— Сводку я подал, — закончил он. — Вторую за месяц. Хотите знать, где она?
— Знаю, где она. Под сукном.
— Не угадали. — Векшин дёрнул прокуренным усом. — Хуже. На неё ответили. Предписано не возбуждать населения мерами, которые могут быть истолкованы в тревожном смысле. Каково? Я двадцать лет служу, я думал, меня бумагой уже не удивишь. — Он встал, прошёлся вдоль карты. — Они уезжают, лейтенант. Все. Так не бегут от слухов. Так уходят по приказу. У меня на это чутьё, как у вас на обочины. И я с этим чутьём сижу в кабинете и не имею права даже усилить наряды на пристанях, потому что это «возбудит население».
Он открыл несгораемый шкаф, вынул картонную папку и положил передо мной отпечаток с той самой пластинки — окончательно, видимо, зачислив меня в свои. Снимок был хорош: левый фас батареи Электрического утёса, орудийные дворики, и над бруствером — дальномерный пост, чёткий, как на чертеже. В углу, любительски-небрежно, кусочек «заката».
— Полюбуйтесь, какая школа. Состав кадра, выдержка. Это вам не лавочник с фотографическим увлечением — это офицер с цензом. Я таких по съёмке отличаю сразу. — Он убрал отпечаток. — И таких тут было сорок. Было, лейтенант. К сегодняшнему дню осталось, по моему счёту, человек шесть — самые ценные, надо полагать, кому велено сидеть до конца. Я бы их взял прямо нынче, всех шестерых. Но — «не возбуждать».
— Пароходы считайте, Павел Карлович, — сказал я. — Раз людей трогать нельзя. Какие коммерческие суда стоят, какие и куда снимаются.
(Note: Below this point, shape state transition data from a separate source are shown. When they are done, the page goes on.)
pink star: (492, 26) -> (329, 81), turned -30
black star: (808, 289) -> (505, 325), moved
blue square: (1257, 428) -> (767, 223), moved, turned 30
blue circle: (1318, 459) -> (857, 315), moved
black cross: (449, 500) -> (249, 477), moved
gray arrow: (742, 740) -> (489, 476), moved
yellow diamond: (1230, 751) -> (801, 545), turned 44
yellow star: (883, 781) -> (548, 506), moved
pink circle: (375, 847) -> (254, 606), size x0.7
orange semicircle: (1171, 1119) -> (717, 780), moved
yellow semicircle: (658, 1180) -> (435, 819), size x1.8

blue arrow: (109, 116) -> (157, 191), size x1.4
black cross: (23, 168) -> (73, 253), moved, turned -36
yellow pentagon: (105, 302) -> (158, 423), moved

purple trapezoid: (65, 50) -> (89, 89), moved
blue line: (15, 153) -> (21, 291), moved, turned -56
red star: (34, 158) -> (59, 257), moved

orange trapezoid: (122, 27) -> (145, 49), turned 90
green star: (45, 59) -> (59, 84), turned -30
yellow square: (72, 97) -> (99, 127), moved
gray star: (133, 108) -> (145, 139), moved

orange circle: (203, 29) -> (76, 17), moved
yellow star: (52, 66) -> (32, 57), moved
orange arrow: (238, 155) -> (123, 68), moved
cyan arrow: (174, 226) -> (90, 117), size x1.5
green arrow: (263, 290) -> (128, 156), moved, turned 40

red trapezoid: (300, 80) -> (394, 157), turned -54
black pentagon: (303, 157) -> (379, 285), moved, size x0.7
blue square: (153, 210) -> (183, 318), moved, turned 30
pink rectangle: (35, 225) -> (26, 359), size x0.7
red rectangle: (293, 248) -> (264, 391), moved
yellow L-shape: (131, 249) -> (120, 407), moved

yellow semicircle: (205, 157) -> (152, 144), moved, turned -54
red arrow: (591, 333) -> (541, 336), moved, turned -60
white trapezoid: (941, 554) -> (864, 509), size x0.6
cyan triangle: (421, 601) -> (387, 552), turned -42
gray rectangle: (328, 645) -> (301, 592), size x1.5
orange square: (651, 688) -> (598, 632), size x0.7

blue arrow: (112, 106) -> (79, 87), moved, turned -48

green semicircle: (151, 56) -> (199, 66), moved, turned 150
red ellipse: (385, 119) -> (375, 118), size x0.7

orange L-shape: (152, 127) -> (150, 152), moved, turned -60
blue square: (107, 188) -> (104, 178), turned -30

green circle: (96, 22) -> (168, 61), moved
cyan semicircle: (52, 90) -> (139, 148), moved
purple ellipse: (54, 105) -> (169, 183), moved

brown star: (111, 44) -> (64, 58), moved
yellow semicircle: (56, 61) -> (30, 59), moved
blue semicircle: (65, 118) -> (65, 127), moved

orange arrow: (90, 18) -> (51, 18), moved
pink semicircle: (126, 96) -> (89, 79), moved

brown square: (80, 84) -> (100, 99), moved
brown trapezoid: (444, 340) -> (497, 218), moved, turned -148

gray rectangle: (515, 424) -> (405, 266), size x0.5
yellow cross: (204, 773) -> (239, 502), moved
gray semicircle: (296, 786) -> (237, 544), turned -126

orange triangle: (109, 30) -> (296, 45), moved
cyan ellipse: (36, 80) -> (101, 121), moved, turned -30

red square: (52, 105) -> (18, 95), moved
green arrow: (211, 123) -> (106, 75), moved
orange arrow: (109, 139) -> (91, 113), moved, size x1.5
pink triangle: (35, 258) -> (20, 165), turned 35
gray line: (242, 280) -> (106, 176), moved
Когда из гавани в мирный день уходят все нейтральные борта разом — это самый громкий сигнал, какой бывает. И никакого «возбуждения»: портовая статистика, рутина.
Векшин остановился, посмотрел на меня, достал карандаш и записал. Прямо при мне, не стесняясь, и этим жестом сказал больше, чем любой благодарностью.
Он остановился у окна. За окном был белый двор и часовой в башлыке.
— Вы ведь мне в декабре что-то такое говорили. Про телеграммы. Про февраль. — Он повернулся. — Я тогда записал. Я, знаете, всё записываю. Так вот, не сочтите за допрос… но если человеку с вашей арифметикой и моему чутью один чёрт никто не верит — может, хоть мы с вами друг другу поверим? Что у вас в феврале, Андрей Николаевич?
Это был момент из тех, которые я заранее проигрывал в голове десятки раз, и всё равно он пришёл не так и не тогда. Сказать правду было нельзя. Соврать этому человеку было нельзя тоже. Он был из тех, кто враньё слышит ухом, как фальшивую ноту. Оставался узкий фарватер между правдой и враньём, по которому я ходил уже третий месяц и знал на нём каждую веху: говорить только то, что подтверждается открытой арифметикой, и столько, сколько собеседник способен унести.